Vielleicht bedingt durch dieses Katz-und-Maus-Spiel wurde September 2010 bei Haw Lungenkrebs festgestellt. Zur Behandlung wurde er Januar 2011 nach Berlin gebracht, der bekennende Kettenraucher blieb bis zum Ende seines Lebens den Glimmstängeln treu. Am 18. Juni 2011 erlag Haw seiner Krankheit in Berlin. Mehrere Dokumentationen machten Haw auch für ein breites Publikum bekannt, selbst Parlamentsmitglieder, die dauerhaft mit einem Megaphone von Haw beschallt wurden, bekundeten ihren Respekt für den Kriegsveteranen.

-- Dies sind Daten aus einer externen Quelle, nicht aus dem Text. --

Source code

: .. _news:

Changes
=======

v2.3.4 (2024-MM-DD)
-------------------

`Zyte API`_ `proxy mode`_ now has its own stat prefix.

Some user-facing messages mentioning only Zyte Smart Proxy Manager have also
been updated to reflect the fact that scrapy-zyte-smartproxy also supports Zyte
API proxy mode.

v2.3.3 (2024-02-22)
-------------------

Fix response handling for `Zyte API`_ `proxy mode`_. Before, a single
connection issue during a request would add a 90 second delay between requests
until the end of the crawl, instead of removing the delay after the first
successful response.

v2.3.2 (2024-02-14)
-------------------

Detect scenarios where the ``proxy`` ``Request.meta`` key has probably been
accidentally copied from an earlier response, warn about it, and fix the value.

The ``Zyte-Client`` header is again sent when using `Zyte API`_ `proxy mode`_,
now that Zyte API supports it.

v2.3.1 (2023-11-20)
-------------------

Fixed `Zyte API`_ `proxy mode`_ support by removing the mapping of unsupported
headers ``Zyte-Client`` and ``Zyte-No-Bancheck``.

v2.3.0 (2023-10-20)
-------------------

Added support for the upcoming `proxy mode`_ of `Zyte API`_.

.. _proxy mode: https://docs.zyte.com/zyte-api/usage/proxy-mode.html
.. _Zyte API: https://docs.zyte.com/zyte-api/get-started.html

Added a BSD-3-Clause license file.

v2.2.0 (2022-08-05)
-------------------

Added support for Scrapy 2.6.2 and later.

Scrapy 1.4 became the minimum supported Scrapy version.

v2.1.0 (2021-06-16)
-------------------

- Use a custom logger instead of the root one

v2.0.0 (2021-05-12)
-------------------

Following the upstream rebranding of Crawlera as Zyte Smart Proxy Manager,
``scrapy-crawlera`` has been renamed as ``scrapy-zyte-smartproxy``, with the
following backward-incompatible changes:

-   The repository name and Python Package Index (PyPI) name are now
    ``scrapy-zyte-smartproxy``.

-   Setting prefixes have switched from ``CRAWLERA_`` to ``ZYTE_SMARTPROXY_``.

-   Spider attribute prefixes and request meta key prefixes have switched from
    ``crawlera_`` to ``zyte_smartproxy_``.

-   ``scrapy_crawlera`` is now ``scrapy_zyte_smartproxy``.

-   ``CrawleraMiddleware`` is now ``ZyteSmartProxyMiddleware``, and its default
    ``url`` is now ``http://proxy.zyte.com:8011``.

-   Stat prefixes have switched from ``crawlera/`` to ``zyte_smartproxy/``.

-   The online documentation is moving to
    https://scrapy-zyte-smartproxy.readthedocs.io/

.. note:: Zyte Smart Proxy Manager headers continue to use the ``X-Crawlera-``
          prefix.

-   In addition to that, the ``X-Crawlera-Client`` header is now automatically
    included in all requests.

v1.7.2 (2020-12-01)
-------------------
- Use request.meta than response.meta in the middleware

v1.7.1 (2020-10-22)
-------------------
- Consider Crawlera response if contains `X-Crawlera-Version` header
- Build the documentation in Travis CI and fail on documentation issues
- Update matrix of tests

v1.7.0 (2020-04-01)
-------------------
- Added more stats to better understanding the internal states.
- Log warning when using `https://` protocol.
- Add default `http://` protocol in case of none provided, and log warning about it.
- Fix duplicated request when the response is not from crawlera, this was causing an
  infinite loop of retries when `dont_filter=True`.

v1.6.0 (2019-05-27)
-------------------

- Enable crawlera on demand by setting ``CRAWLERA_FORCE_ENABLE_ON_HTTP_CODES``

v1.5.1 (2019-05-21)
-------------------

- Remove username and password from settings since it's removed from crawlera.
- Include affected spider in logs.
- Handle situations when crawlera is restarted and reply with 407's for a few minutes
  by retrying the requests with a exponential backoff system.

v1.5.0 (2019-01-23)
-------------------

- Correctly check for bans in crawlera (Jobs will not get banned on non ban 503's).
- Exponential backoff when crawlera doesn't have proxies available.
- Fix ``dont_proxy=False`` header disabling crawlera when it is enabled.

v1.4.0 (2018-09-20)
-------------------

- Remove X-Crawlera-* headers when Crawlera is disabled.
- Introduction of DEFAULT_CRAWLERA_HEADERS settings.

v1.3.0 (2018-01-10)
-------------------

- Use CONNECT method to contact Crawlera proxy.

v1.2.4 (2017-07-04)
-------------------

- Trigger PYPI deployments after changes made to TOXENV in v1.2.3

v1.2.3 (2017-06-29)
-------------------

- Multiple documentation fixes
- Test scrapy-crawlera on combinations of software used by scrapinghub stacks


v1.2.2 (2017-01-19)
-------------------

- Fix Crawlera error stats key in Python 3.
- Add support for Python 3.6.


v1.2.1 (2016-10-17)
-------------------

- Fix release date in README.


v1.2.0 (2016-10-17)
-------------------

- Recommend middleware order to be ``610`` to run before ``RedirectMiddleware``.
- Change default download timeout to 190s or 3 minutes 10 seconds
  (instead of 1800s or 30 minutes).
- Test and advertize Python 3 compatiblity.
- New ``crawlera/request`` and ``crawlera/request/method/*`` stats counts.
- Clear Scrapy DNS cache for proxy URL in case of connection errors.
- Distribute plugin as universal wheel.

Am Montag haben nun britische Polizisten das Protestcamp aufgelöst, dabei wurden zehn bis zwölf  Unterstützer von Haw vom Platz entfernt, zwei Personen wurden vorübergehend festgenommen. Seit dem Tod von Haw haben sich mehr Menschen am Protestcamp niedergelassen, am Ende standen 30 Zelte, die keine Erlaubnis erteilt bekommen hatten. Londons Bürgermeister Boris Johnson  gab an, dass nun endlich der Platz, welcher als Weltkulturerbe gilt, vor Vandalismus geschützt werden könne. Stadtratsvorsitzender Colin Barrow gab seiner Freude Ausdruck, endlich könnten Touristen den ganzen Platz genießen. Ob hier wirklich an die Touristen gedacht wird, oder ob man schlicht froh ist, solch einen sturen Störfaktor wie Brian Haw endlich loswerden zu können, sei dahingestellt. Ein Stück Wiedererkennungswert am Londoner Parliament Square ist auf jeden Fall verloren.